— 25 —
The floor seems to descend, while the ceiling appears to rise. Regarding the four lines formed at the top and the bottom by the intersections of the plans presented by walls, even though you know well that, in reality, these lines are perfectly parallel, it's certain that your eye tells you otherwise. These lines appear as vanishing lines, increasingly converging as they move away from you to a single 'vanishing point' at the gallery’s end, known as the 'Point of Convergence.' This concept also applies to garden avenues or roads where rows of trees create a similar visual effect.
To understand the viewpoint concept, perform this experiment: between you and the box landscape you drew, place a prepared glass pane. Trace the box's contours on the glass, extending lines like CE and DF. These lines will meet at a point, depicting the viewer's sightline. Make the same observation for the box in figure 10. The lines GH, DF, BE will converge at another sightline point.
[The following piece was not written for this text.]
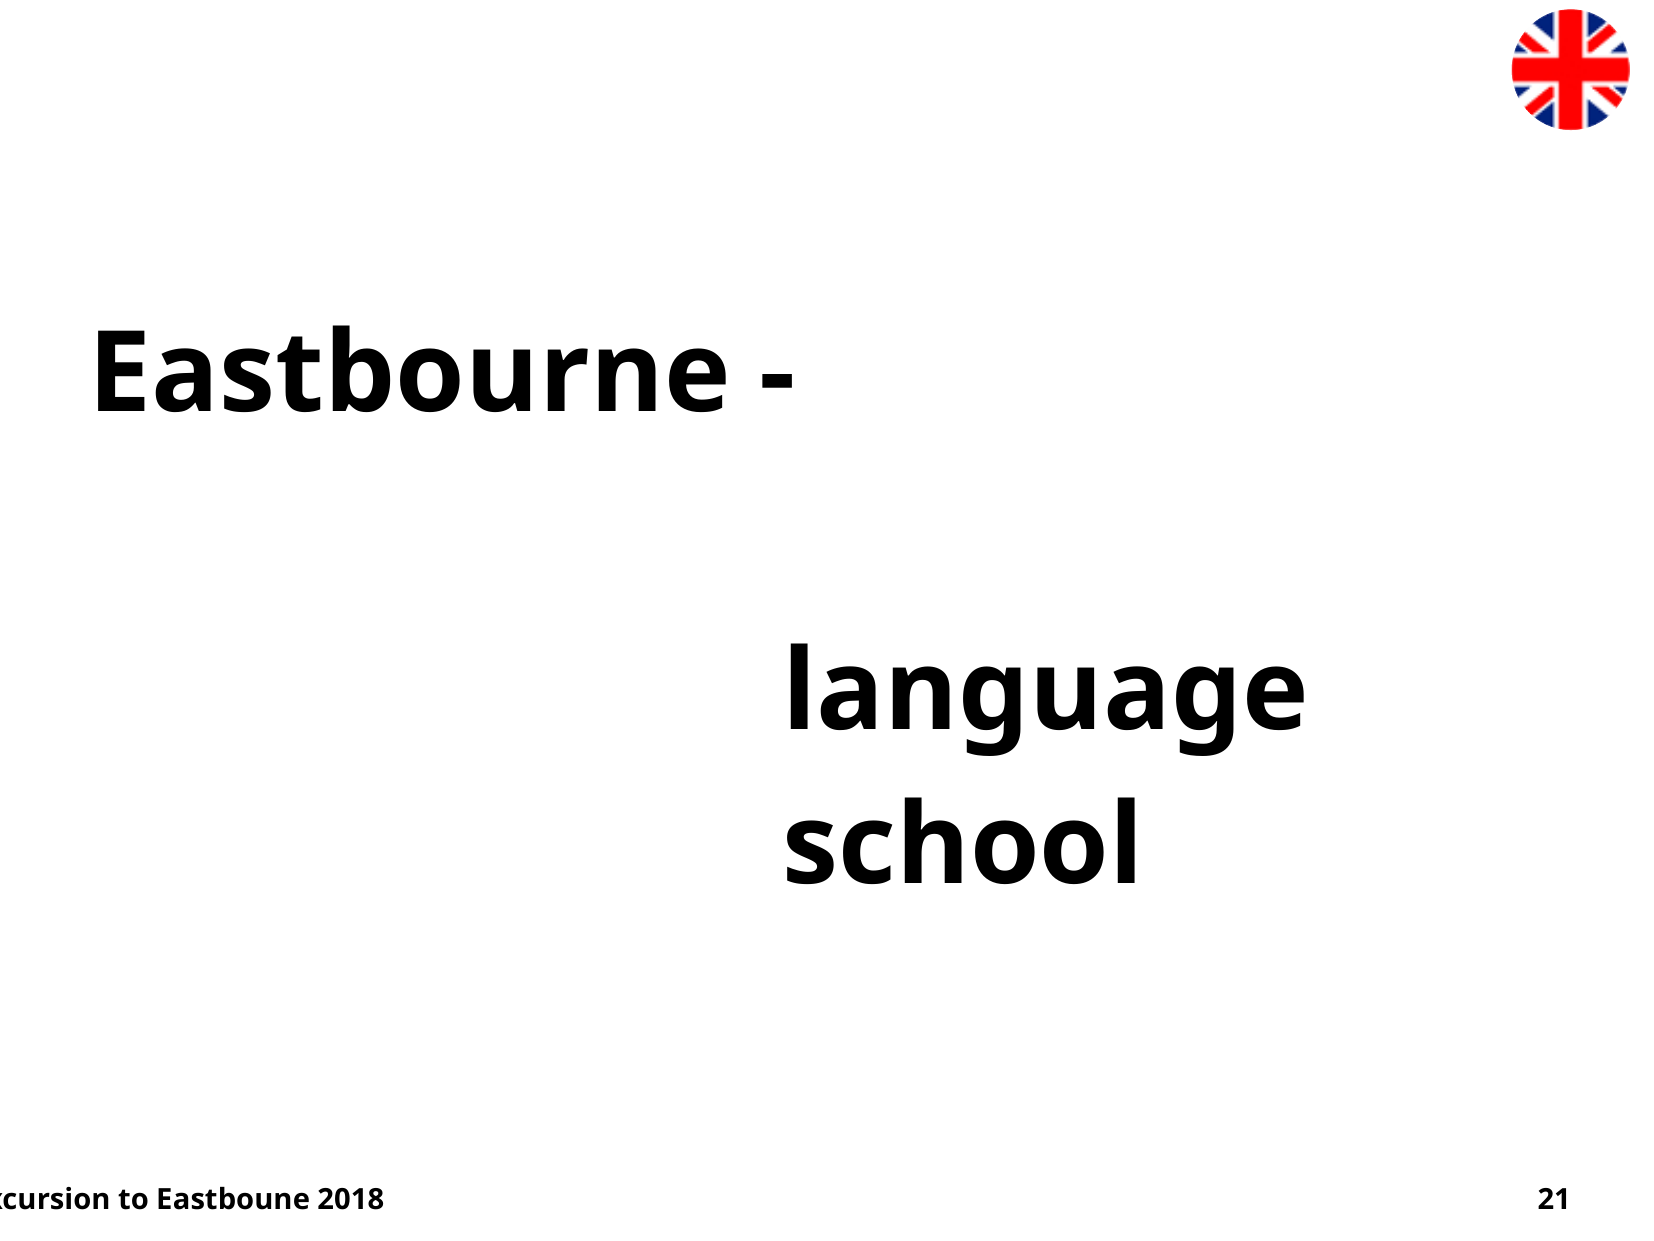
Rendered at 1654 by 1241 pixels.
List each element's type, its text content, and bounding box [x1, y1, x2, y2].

text_box Eastbourne - [0, 283, 1028, 439]
picture [1511, 9, 1630, 131]
text_box language school [767, 602, 1642, 758]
In natural drawing, the viewpoint is critical because it dictates how parallel lines forming object sides converge at the observer’s rear, despite their perceptual alignment at right angles to the observer.
Accidental points also impact perspective. Objects typically appear with non-parallel terminating lines, as depicted by the box in figure 12, viewed at an angle. Each face's non-parallel nature means each face has two such points.
Create a glass overlay and trace the box from figure 12. Extend lines BF, AE, to form point P, and similarly, BC, AD, to intersect at point H.
Translation Notes
1. Vanishing Lines refer to lines that, although parallel in reality, appear to converge at a point due to perspective. 2. 'Point of Convergence' or 'Point de concours' is often used in perspective drawing to represent where parallel lines appear to meet.